Diyarbakır Barosu Kadın Hakları Merkezi’nden yapılan açıklama şöyle: “Gazeteci, kadın özgürlük mücadelesinin aktif bir öznesi olan Dilan Karaman'ın şüpheli biçimde yaşamını yitirdiği haberini derin bir üzüntüyle öğrenmiş bulunmaktayız.
11 Kasım'dan bu yana yoğun bakımda tedavi altında olan Karaman'ın ölümü, kamuoyuna "kalp krizi" olarak yansısa da kadınların şüpheli ölümlerinin çoğu kez "intihar" ya da "ani ölüm" şeklinde kayıt altına alınmasının ülkemizdeki cezasızlık ve kadın düşmanı iklimle doğrudan ilişkili olduğu bilinmektedir.
Kadınların yaşam hakkı, beden bütünlüğü ve güvenlik hakkı devletin koruma yükümlülüğü altındadır. Bu nedenle Dilan Karaman'ın ölümüyle ilgili soruşturmanın ivedilikle, şeffaflıkla ve titizlikle yürütülmesi; varsa ihmali, sorumluluğu veya etkisi bulunan kişi ya da yapıların açığa çıkarılması; etkin, bütünlüklü ve bağımsız bir soruşturma sürecinin işletilmesi gerekmektedir.
Kadınların şüpheli ölümlerinin münferit olmadığını; toplumsal cinsiyet eşitsizliğinin, sistematik şiddetin ve cezasızlık politikasının bir sonucu olduğunu bir kez daha hatırlatıyoruz.
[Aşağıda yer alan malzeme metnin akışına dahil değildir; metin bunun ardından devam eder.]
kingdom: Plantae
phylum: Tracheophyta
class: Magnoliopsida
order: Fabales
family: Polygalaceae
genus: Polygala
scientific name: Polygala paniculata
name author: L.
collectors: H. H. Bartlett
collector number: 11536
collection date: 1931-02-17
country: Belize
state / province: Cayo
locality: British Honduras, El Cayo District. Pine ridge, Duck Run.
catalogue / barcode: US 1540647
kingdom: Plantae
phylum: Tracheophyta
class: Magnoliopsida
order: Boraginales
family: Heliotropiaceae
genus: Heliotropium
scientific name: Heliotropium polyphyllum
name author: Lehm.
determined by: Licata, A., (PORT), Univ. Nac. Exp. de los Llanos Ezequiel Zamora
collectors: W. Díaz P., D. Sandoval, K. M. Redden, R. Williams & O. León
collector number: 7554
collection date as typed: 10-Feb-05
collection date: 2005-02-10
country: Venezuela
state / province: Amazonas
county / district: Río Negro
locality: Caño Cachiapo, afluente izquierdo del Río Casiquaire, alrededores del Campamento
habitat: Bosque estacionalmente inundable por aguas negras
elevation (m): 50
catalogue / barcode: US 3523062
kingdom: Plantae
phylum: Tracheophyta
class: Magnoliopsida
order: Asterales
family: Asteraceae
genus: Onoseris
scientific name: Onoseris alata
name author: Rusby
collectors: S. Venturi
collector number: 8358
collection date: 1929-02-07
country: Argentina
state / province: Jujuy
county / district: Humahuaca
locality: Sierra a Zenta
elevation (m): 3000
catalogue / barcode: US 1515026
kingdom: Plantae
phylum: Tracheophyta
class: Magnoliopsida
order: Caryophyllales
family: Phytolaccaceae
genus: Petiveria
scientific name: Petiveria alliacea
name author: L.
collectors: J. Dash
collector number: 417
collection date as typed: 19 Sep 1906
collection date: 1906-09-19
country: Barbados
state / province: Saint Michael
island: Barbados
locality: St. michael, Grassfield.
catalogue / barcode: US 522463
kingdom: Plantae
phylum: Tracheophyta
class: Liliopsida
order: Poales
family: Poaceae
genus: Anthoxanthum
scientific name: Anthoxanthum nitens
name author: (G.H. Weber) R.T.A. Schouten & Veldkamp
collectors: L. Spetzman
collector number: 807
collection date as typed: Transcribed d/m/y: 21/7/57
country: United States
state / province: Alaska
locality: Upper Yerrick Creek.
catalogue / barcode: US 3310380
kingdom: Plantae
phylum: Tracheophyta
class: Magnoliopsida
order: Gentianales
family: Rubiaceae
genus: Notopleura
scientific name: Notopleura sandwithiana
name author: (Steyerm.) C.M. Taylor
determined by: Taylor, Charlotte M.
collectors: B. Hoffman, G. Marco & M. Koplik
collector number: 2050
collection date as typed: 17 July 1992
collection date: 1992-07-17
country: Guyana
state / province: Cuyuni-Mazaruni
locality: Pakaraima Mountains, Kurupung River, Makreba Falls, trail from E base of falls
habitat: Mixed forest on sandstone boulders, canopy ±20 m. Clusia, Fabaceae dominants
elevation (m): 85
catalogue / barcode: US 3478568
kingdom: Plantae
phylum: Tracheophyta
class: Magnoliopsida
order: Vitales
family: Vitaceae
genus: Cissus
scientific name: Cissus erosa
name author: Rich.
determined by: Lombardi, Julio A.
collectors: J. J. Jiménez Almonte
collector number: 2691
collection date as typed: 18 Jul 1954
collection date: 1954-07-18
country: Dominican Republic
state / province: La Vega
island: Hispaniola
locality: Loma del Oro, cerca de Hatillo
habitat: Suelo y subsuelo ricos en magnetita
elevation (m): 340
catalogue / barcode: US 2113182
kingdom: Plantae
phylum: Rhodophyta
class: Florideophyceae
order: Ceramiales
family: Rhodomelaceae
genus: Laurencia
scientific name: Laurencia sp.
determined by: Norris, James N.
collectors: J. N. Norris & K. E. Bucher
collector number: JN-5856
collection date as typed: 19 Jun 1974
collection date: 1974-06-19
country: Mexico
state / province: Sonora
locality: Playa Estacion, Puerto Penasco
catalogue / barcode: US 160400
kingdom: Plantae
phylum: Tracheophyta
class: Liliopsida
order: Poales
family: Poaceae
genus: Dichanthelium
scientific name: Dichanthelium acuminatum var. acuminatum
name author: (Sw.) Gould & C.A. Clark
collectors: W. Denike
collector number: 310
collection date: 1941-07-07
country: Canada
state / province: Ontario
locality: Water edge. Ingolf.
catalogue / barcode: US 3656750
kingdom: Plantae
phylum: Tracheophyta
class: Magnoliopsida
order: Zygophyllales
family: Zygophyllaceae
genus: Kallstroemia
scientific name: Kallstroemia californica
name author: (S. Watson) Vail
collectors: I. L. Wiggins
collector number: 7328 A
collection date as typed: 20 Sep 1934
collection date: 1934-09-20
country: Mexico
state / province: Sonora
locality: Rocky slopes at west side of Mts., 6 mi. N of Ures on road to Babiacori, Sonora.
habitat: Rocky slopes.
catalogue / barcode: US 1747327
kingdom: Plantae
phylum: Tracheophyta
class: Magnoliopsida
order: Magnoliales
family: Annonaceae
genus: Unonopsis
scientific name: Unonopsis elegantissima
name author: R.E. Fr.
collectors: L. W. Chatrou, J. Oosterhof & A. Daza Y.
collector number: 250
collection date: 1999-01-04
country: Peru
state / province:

Bu bağlamda, "intihar” olarak sunulan kadın ölümlerinin de politik olduğunun altını çiziyoruz.
Diyarbakır Barosu Kadın Hakları Merkezi olarak, Dilan Karaman'ın ölümüyle ilgili sürecin sonuna kadar takipçisi olacağımızı, etkin soruşturma yürütülmesi için gerekli hukuki girişimleri sürdüreceğimizi ve kadınların yaşam hakkına yönelen her türlü tehdit karşısında mücadeleyi kararlılıkla sürdüreceğimizi kamuoyuna saygıyla bildiririz.

Dilan Karaman'ın ailesine, yakınlarına, meslektaşlarına ve mücadele arkadaşlarına başsağlığı diliyoruz.”